Iran war hits housing market


The Iran war appears to have already hit the housing market during March.

The latest Halifax House Price Index shows average UK prices fell 0.5% between February and March, while annual growth slowed from 1.2% to 0.8%.

This put average UK house prices at £299,677.

Amanda Bryden, head of mortgages, Halifax, said: “The recent slowdown in the housing market reflects the wide uncertainty regarding the conflict in the Middle East. 

“Concerns about higher energy prices have pushed up inflation expectations, which in turn led to a rise in mortgage rates, reducing confidence that interest rates will be cut this year and dampening the initial momentum in the market seen at the start of the year.”

Bryden suggested that the effect on house prices will largely depend on how long‑lasting these pressures prove to be and the wider implications for the economy and unemployment. 

She added: “Mortgage rates are a key factor for buyers, particularly those getting on the ladder for the first time, who are already balancing the challenge of saving a deposit, with the cost of borrowing.

“As a result, many are likely to watch movements in mortgage rates closely, before making a decision on any home purchase. In this environment, professional advice can play an important role in helping people understand their options and make informed decisions that are right for their individual circumstances.

“However, the recent increase in UK mortgage rates has been more modest than the sharp rises seen during the mini Budget of 2022. Further, many households will already be on fixed deals, protecting them from the latest rate rises. Taking all this into account, house prices may prove resilient, even if uncertainty weighs on market activity in the near term.” 

Commenting on the index, Iain McKenzie, chief executive of The Guild of Property Professionals, said : “The marginal decline in house prices reflects the cautious mood that is beginning to take hold among some buyers. With borrowing costs rising and inflation remaining stubbornly above target, many households are reassessing their budgets and delaying decisions.

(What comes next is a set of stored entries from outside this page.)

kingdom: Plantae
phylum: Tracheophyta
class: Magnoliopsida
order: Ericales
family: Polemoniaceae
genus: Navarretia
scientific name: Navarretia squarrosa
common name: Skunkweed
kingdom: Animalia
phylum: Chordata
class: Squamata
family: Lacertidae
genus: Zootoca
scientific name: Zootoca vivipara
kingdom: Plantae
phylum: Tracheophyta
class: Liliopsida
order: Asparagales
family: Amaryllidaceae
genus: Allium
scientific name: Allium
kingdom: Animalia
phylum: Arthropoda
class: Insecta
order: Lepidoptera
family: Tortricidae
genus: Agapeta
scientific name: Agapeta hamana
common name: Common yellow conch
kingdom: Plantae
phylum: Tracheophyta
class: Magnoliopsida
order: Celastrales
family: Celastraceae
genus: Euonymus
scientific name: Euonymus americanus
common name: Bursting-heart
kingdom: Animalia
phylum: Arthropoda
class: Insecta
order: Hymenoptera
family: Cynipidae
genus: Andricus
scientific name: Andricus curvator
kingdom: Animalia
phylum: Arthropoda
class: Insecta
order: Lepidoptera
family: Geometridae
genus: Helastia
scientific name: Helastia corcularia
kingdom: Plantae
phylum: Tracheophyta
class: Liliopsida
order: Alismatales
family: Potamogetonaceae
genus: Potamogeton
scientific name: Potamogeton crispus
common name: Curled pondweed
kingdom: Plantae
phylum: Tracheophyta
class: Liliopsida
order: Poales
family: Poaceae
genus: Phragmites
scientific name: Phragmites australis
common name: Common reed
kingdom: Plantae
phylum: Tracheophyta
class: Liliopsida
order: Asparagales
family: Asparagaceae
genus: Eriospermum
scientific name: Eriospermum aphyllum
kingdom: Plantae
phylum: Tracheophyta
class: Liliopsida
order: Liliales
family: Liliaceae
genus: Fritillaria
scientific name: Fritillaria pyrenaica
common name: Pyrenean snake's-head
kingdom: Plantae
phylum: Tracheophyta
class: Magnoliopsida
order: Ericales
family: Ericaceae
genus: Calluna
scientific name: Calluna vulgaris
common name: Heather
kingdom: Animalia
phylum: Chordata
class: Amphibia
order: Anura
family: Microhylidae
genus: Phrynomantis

“At the same time, the supply of homes for sale has reached an 11-year high, intensifying competition among sellers. In this environment, pricing strategy is absolutely critical, as overpricing is far more likely to result in prolonged time on the market or price reductions.

“That said, the picture is far from one of collapse. Sales agreed remain relatively stable and transaction levels had been improving earlier in the year, indicating there is still a core of committed buyers. While forecasts still suggest modest growth over the medium term, the risk of weaker-than-expected performance has increased as economic uncertainty builds.”

Nathan Emerson, chief executive of Propertymark, added: “We are at an important intersection where we must clearly acknowledge future challenges ahead. We started the year with positivity in terms of seeing an uplift in the average number of viewings per available property, coupled with general consumer positivity regarding affordability.

“However, a lot has changed in a short space of time, with numerous sub 4% mortgage deals being withdrawn over the last few weeks as the wider economy adjusts to potential uncertainties.

“Inflation is expected to increase over the coming months and this is likely to have an immediate effect on consumer affordability. The rate of inflation will also play intense influence on the Bank of England regarding base rate decisions over the forthcoming months too. In addition, we are also due to see OFGEM make their next decision regarding energy price caps late next month, which again should be highly considered regarding household affordability as the year plays out.”